El hombre que vemos en tantas imágenes que se han multiplicado a lo largo de la historia (pinturas, esculturas, simples y modestas estampas) no esconde nada. No puede tener un arma o cualquier objeto contundente que sirva para agredir. Está con los brazos abiertos y las palmas de las manos a la vista. Ni siquiera puede ocultar ninguna cosa en los pliegues de la ropa o en los bolsillos, porque se muestra desnudo hasta donde permite el más elemental pudor.
El hombre que vemos no puede agredir. En este extraño estado es difícil hacer cualquier cosa; y mucho menos atacar a nadie. Si pensara hacerlo ha escogido la posición más incómoda y difícil, clavado de pies y manos.
De un hombre en esta extraña situación no puede esperarse el mandato, la imposición o la fuerza. Más bien, la negación de sí mismo, el sacrificio, la entrega.

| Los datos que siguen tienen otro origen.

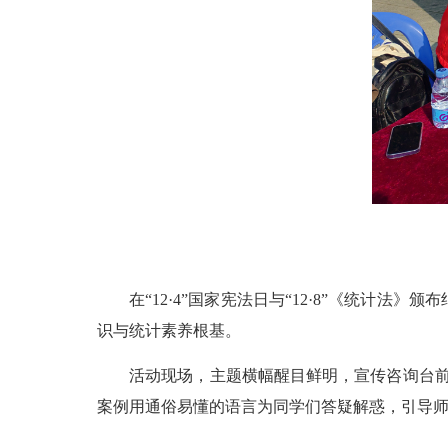
在“12·4”国家宪法日与“12·8”《统
识与统计素养根基。
活动现场，主题横幅醒目鲜明，宣传咨询台前
案例用通俗易懂的语言为同学们答疑解惑，引导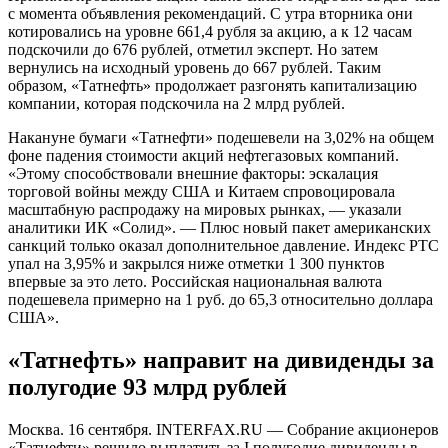
с момента объявления рекомендаций. С утра вторника они
котировались на уровне 661,4 рубля за акцию, а к 12 часам
подскочили до 676 рублей, отметил эксперт. Но затем
вернулись на исходный уровень до 667 рублей. Таким
образом, «Татнефть» продолжает разгонять капитализацию
компании, которая подскочила на 2 млрд рублей.
Накануне бумаги «Татнефти» подешевели на 3,02% на общем
фоне падения стоимости акций нефтегазовых компаний.
«Этому способствовали внешние факторы: эскалация
торговой войны между США и Китаем спровоцировала
масштабную распродажу на мировых рынках, — указали
аналитики ИК «Солид». — Плюс новый пакет американских
санкций только оказал дополнительное давление. Индекс РТС
упал на 3,95% и закрылся ниже отметки 1 300 пунктов
впервые за это лето. Российская национальная валюта
подешевела примерно на 1 руб. до 65,3 относительно доллара
США».
«Татнефть» направит на дивиденды за
полугодие 93 млрд рублей
Москва. 16 сентября. INTERFAX.RU — Собрание акционеров
«Татнефти» решило выплатить за I полугодие дивиденды в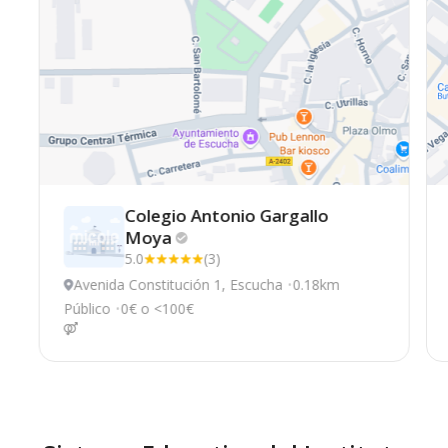
Colegio Antonio Gargallo
Moya
5.0
(3)
Avenida Constitución 1, Escucha
0.18km
Público
0€ o <100€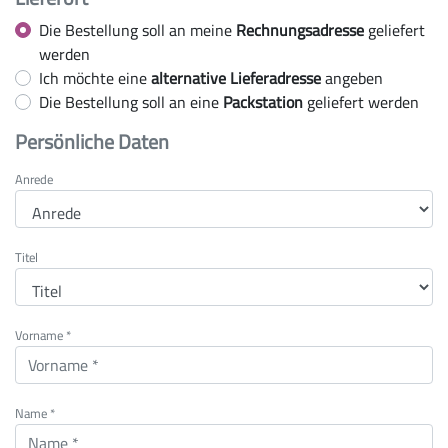
Die Bestellung soll an meine
Rechnungsadresse
geliefert
werden
Ich möchte eine
alternative Lieferadresse
angeben
Die Bestellung soll an eine
Packstation
geliefert werden
Persönliche Daten
Anrede
Titel
Vorname *
Name *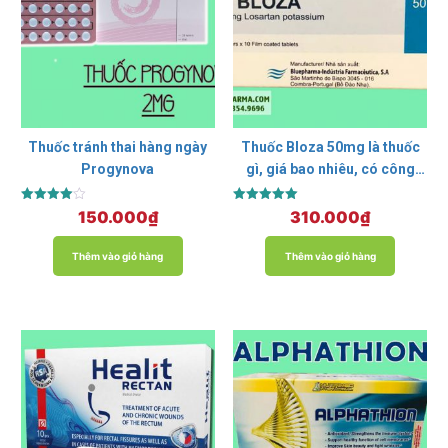
Thuốc tránh thai hàng ngày
Thuốc Bloza 50mg là thuốc
Progynova
gì, giá bao nhiêu, có công
dụng gì?
Được xếp
Được xếp
150.000
₫
310.000
₫
hạng
hạng
4.00
5.00
5 sao
5 sao
Thêm vào giỏ hàng
Thêm vào giỏ hàng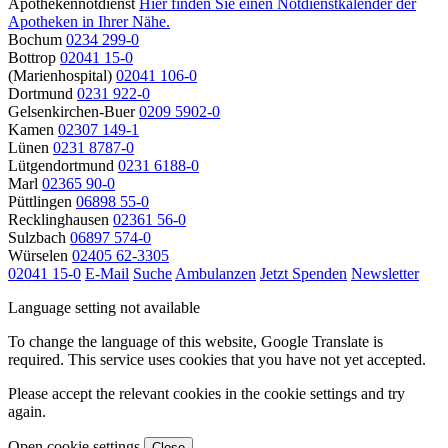
Apothekennotdienst
Hier finden Sie einen Notdienstkalender der
Apotheken in Ihrer Nähe.
Bochum
0234 299-0
Bottrop
02041 15-0
(Marienhospital)
02041 106-0
Dortmund
0231 922-0
Gelsenkirchen-Buer
0209 5902-0
Kamen
02307 149-1
Lünen
0231 8787-0
Lütgendortmund
0231 6188-0
Marl
02365 90-0
Püttlingen
06898 55-0
Recklinghausen
02361 56-0
Sulzbach
06897 574-0
Würselen
02405 62-3305
02041 15-0
E-Mail
Suche
Ambulanzen
Jetzt Spenden
Newsletter
Language setting not available
To change the language of this website, Google Translate is
required. This service uses cookies that you have not yet accepted.
Please accept the relevant cookies in the cookie settings and try
again.
Open cookie settings
Close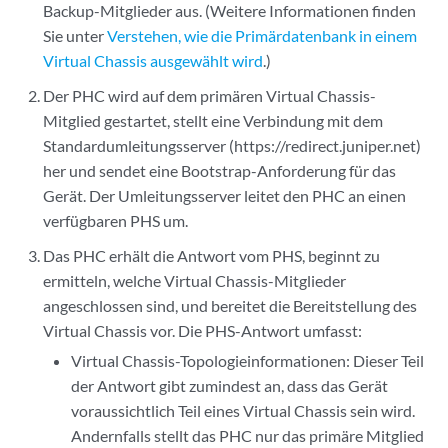
Backup-Mitglieder aus. (Weitere Informationen finden
Sie unter
Verstehen, wie die Primärdatenbank in einem
Virtual Chassis ausgewählt wird
.)
Der PHC wird auf dem primären Virtual Chassis-
Mitglied gestartet, stellt eine Verbindung mit dem
Standardumleitungsserver (https://redirect.juniper.net)
her und sendet eine Bootstrap-Anforderung für das
Gerät. Der Umleitungsserver leitet den PHC an einen
verfügbaren PHS um.
Das PHC erhält die Antwort vom PHS, beginnt zu
ermitteln, welche Virtual Chassis-Mitglieder
angeschlossen sind, und bereitet die Bereitstellung des
Virtual Chassis vor. Die PHS-Antwort umfasst:
Virtual Chassis-Topologieinformationen: Dieser Teil
der Antwort gibt zumindest an, dass das Gerät
voraussichtlich Teil eines Virtual Chassis sein wird.
Andernfalls stellt das PHC nur das primäre Mitglied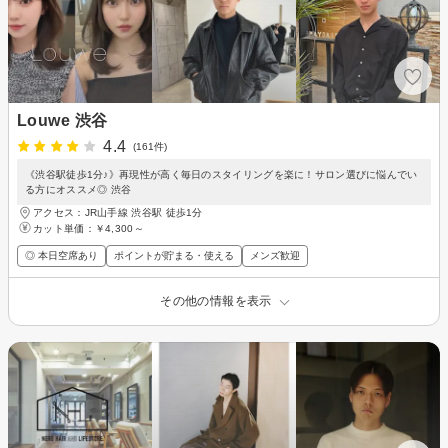
Louwe 渋谷
4.4
(161件)
《渋谷駅徒歩1分♪》再現性が高く毎日のスタイリングを楽に！サロン選びに悩んでい
る方にオススメ◎ 渋谷
アクセス：JR山手線 渋谷駅 徒歩1分
カット単価：
￥4,300～
◎ 本日空席あり
ポイントが貯まる・使える
メンズ歓迎
その他の情報を表示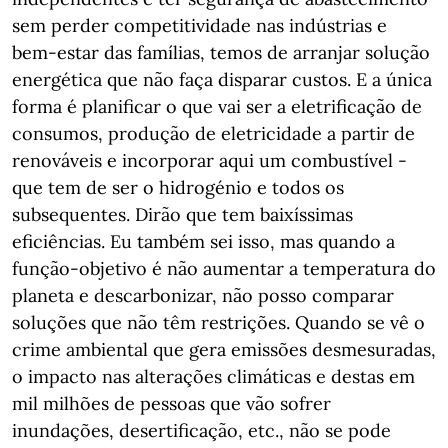
sem perder competitividade nas indústrias e
bem-estar das famílias, temos de arranjar solução
energética que não faça disparar custos. E a única
forma é planificar o que vai ser a eletrificação de
consumos, produção de eletricidade a partir de
renováveis e incorporar aqui um combustível -
que tem de ser o hidrogénio e todos os
subsequentes. Dirão que tem baixíssimas
eficiências. Eu também sei isso, mas quando a
função-objetivo é não aumentar a temperatura do
planeta e descarbonizar, não posso comparar
soluções que não têm restrições. Quando se vê o
crime ambiental que gera emissões desmesuradas,
o impacto nas alterações climáticas e destas em
mil milhões de pessoas que vão sofrer
inundações, desertificação, etc., não se pode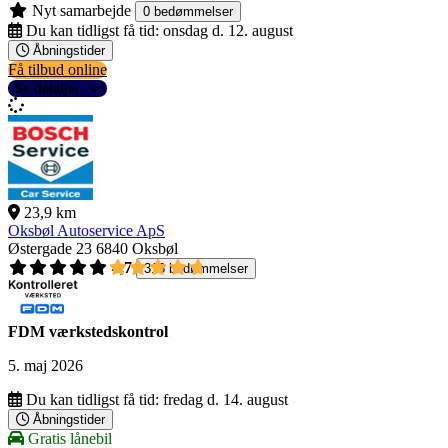
Nyt samarbejde
0 bedømmelser
Du kan tidligst få tid:
onsdag d. 12. august
Åbningstider
Få tilbud online
Se detaljer
23,9 km
Oksbøl Autoservice ApS
Østergade 23
6840 Oksbøl
4,7
316 bedømmelser
FDM værkstedskontrol
5. maj 2026
Du kan tidligst få tid:
fredag d. 14. august
Åbningstider
Gratis lånebil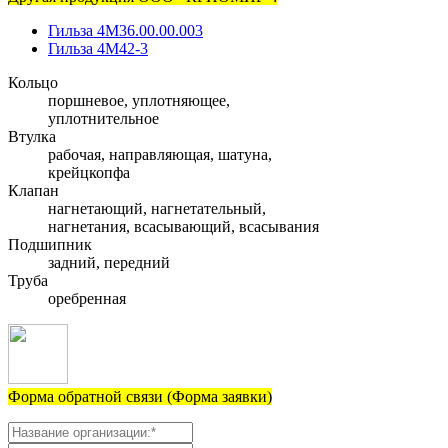
Гильза 4М36.00.00.003
Гильза 4М42-3
Кольцо
поршневое, уплотняющее,
уплотнительное
Втулка
рабочая, направляющая, шатуна,
крейцкопфа
Клапан
нагнетающий, нагнетательный,
нагнетания, всасывающий, всасывания
Подшипник
задний, передний
Труба
оребренная
Форма обратной связи (Форма заявки)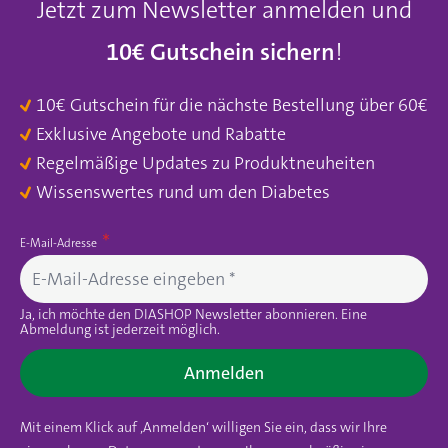
Jetzt zum Newsletter anmelden und
10€ Gutschein sichern
!
10€ Gutschein für die nächste Bestellung über 60€
Exklusive Angebote und Rabatte
Regelmäßige Updates zu Produktneuheiten
Wissenswertes rund um den Diabetes
E-Mail-Adresse
Ja, ich möchte den DIASHOP Newsletter abonnieren. Eine
Abmeldung ist jederzeit möglich.
Anmelden
Mit einem Klick auf ‚Anmelden‘ willigen Sie ein, dass wir Ihre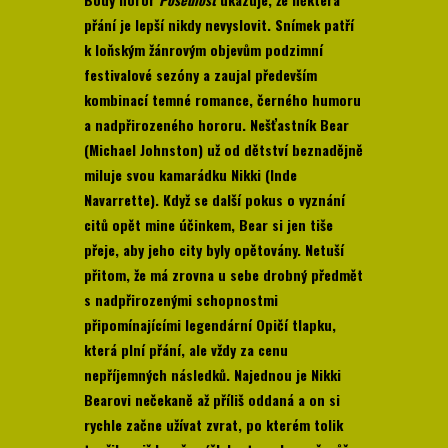
přání je lepší nikdy nevyslovit. Snímek patří
k loňským žánrovým objevům podzimní
festivalové sezóny a zaujal především
kombinací temné romance, černého humoru
a nadpřirozeného hororu. Nešťastník Bear
(Michael Johnston) už od dětství beznadějně
miluje svou kamarádku Nikki (Inde
Navarrette). Když se další pokus o vyznání
citů opět mine účinkem, Bear si jen tiše
přeje, aby jeho city byly opětovány. Netuší
přitom, že má zrovna u sebe drobný předmět
s nadpřirozenými schopnostmi
připomínajícími legendární Opičí tlapku,
která plní přání, ale vždy za cenu
nepříjemných následků. Najednou je Nikki
Bearovi nečekaně až příliš oddaná a on si
rychle začne užívat zvrat, po kterém tolik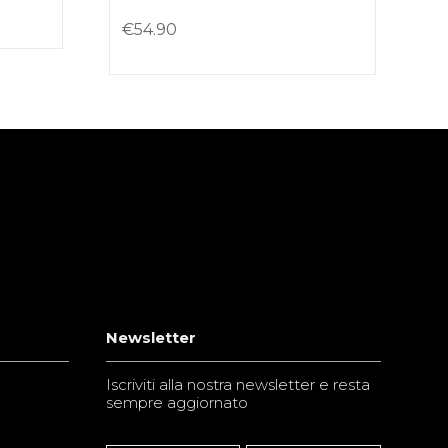
€
54.90
Newsletter
Iscriviti alla nostra newsletter e resta
sempre aggiornato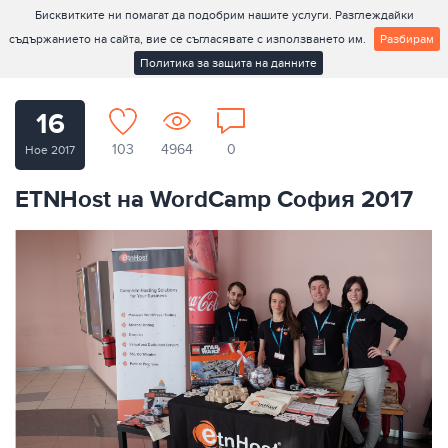
Бисквитките ни помагат да подобрим нашите услуги. Разглеждайки
съдържанието на сайта, вие се съгласявате с използването им.
Разбирам
Политика за защита на данните
16
103
4964
0
Ное 2017
ETNHost на WordCamp София 2017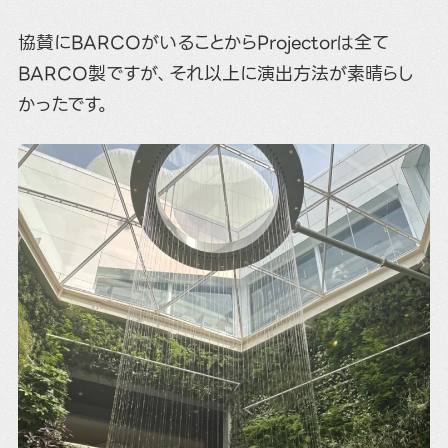
協賛にBARCOがいることからProjectorは全て
BARCO製ですが、それ以上に演出方法が素晴らし
かったです。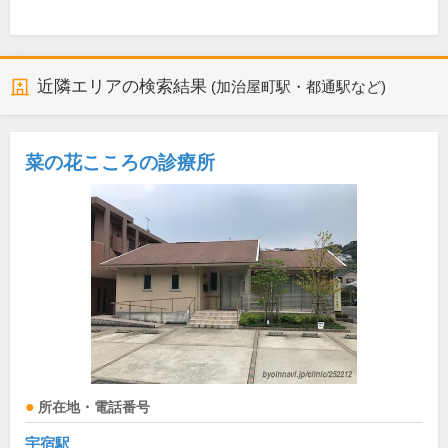
近隣エリアの検索結果
(加治屋町駅・都通駅など)
菜の花こころの診療所
所在地・電話番号
宇宿駅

Puede negarse que represente la verdad, pero parece evidente que no oculta ninguna mentira.
¿Poder? El poder, tal como lo entendemos, es todo lo contrario: la capacidad de hacer cosas, de imponerse, de dar órdenes. Más bien parece, esta imagen, la expresión del anti-poder, de la radical menesterosidad del ser humano en su pequeñez y limitación.
Frente a una imagen así, frente a un hombre así, es posible sentir -porque la libertad humana también permite el error- el desacuerdo, incluso el rechazo. Pero nunca el temor.